_Work item_: Every line of the listing below should be written out exactly, minus its images.

_Data under study_:
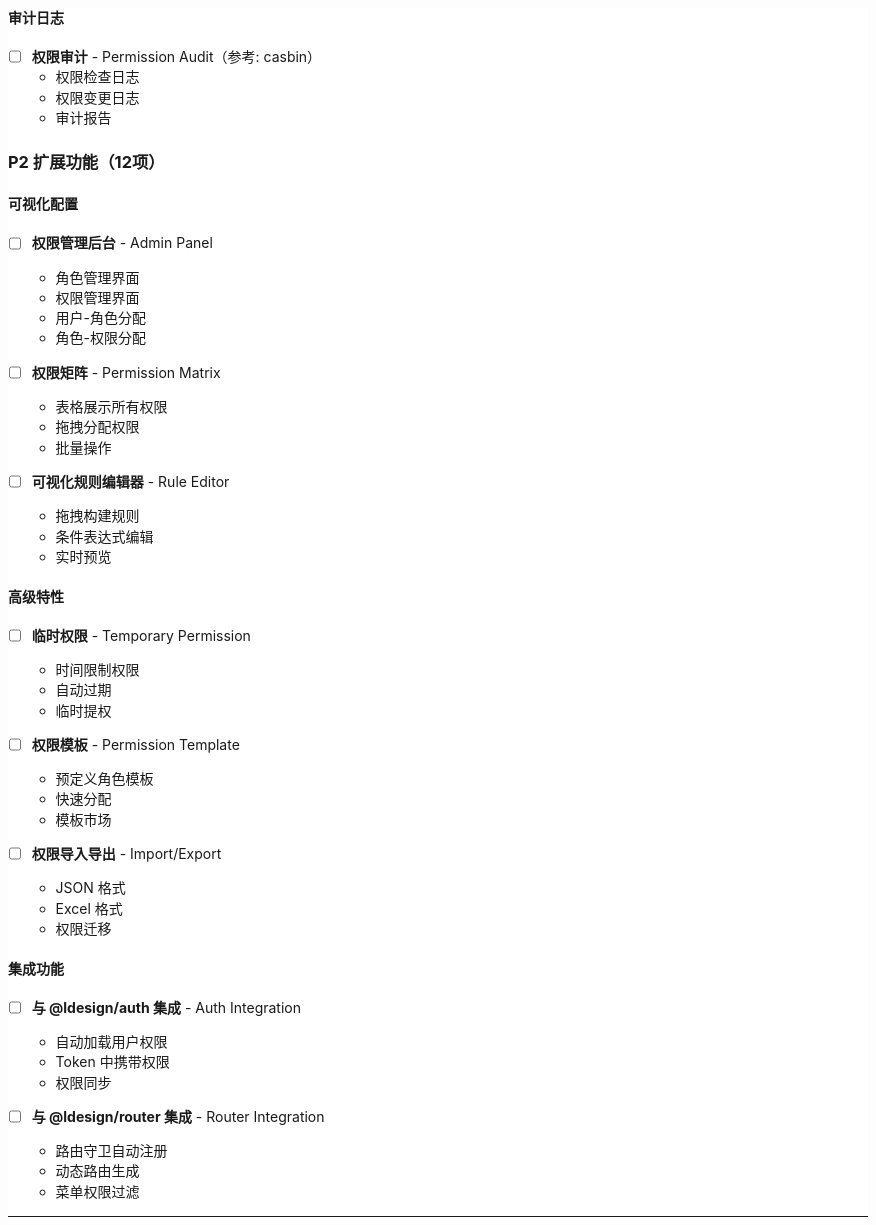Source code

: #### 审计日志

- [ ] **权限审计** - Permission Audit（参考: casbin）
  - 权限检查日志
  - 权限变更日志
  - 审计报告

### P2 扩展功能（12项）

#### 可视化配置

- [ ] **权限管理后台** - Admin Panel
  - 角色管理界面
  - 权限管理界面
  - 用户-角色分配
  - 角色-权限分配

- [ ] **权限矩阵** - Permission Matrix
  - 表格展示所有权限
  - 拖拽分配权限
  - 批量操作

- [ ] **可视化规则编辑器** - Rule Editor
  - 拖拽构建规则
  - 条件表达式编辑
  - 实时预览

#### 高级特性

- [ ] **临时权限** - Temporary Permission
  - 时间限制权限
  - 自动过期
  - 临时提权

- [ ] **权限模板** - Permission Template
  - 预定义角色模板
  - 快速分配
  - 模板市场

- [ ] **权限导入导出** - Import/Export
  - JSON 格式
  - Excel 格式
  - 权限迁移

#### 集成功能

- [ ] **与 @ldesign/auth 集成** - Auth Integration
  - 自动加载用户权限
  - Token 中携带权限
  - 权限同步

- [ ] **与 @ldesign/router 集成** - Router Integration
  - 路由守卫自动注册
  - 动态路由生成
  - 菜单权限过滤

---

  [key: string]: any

_Solution for this task_:
Source code

: #### 审计日志

- [ ] **权限审计** - Permission Audit（参考: casbin）
  - 权限检查日志
  - 权限变更日志
  - 审计报告

### P2 扩展功能（12项）

#### 可视化配置

- [ ] **权限管理后台** - Admin Panel
  - 角色管理界面
  - 权限管理界面
  - 用户-角色分配
  - 角色-权限分配

- [ ] **权限矩阵** - Permission Matrix
  - 表格展示所有权限
  - 拖拽分配权限
  - 批量操作

- [ ] **可视化规则编辑器** - Rule Editor
  - 拖拽构建规则
  - 条件表达式编辑
  - 实时预览

#### 高级特性

- [ ] **临时权限** - Temporary Permission
  - 时间限制权限
  - 自动过期
  - 临时提权

- [ ] **权限模板** - Permission Template
  - 预定义角色模板
  - 快速分配
  - 模板市场

- [ ] **权限导入导出** - Import/Export
  - JSON 格式
  - Excel 格式
  - 权限迁移

#### 集成功能

- [ ] **与 @ldesign/auth 集成** - Auth Integration
  - 自动加载用户权限
  - Token 中携带权限
  - 权限同步

- [ ] **与 @ldesign/router 集成** - Router Integration
  - 路由守卫自动注册
  - 动态路由生成
  - 菜单权限过滤

---

  [key: string]: any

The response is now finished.